Selected passage:
────────

There are two Silver Surfers. There is the Surfer who appears occasionally in Marvel Comics to this day, the character who successfully headlined his own solo series for ten years in the late 80s and 90s, and continues to appear as a utility player in Fantastic Four, Thor, and most Defenders revivals. This Surfer has a new series set to premiere in March, from the creative team of Dan Slott and Mike Allred.
The other Surfer made only a handful of appearances in his brief career. This is the Surfer that originally premiered in Fantastic Four #48 (March 1966), the mysterious herald of Galactus who came to Earth and learned about humanity from Alicia Masters, who betrayed his master and was imprisoned on our planet for his transgression. This Surfer disappeared in the summer of 1968, when the first issue of The Silver Surfer hit stands.
The first Surfer was added to the art of Fantastic Four #48 almost as an afterthought by Jack Kirby (or so the legend goes). He was an especial favorite of Kirby's, but was soon thereafter unceremoniously taken from Kirby by Lee, who launched the character in a bimonthly, double-sized magazine whose increased scale underscored Lee's serious ambitions. Lee's vision for the Surfer, expertly enabled by John Buscema, was diametrically opposed to Kirby's. Kirby's Surfer was a cosmic naif, a blank slate created by Galactus to be a vessel for his power. Lee's Surfer was a man, Norrin Radd, from the planet Zenn-La, who sacrificed himself by volunteering to serve Galactus in exchange for Galactus sparing his homeworld.

────────

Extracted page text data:
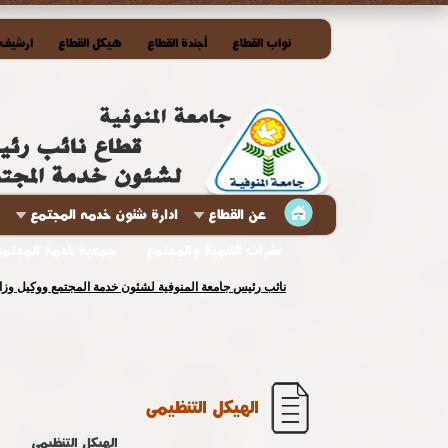
نواب القطاع
أجندة القطاع
هيكل القطاع
ارشيف ا
عن القطاع
ادارة شئون خدمه المجتمع
نشرات التنمية والمجتمع
جمعية خدمة المجتمع
جامعة المنوفية داعمة للابتكار وتحصد المركز الأول في المُ
الهيكل التنظيمى
الهيكل التنظيمى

────────

The task:
Answer these questions from the passage on the two Silver Surfers:
(a) Which creative team is behind the new series set to premiere in March?
(b) In which issue, with what cover date, did the Surfer originally premiere?
(c) What is the name of the home planet of Lee's version of the Surfer?

Response to this task:
(a) Dan Slott and Mike Allred.
(b) Fantastic Four #48, March 1966.
(c) Zenn-La.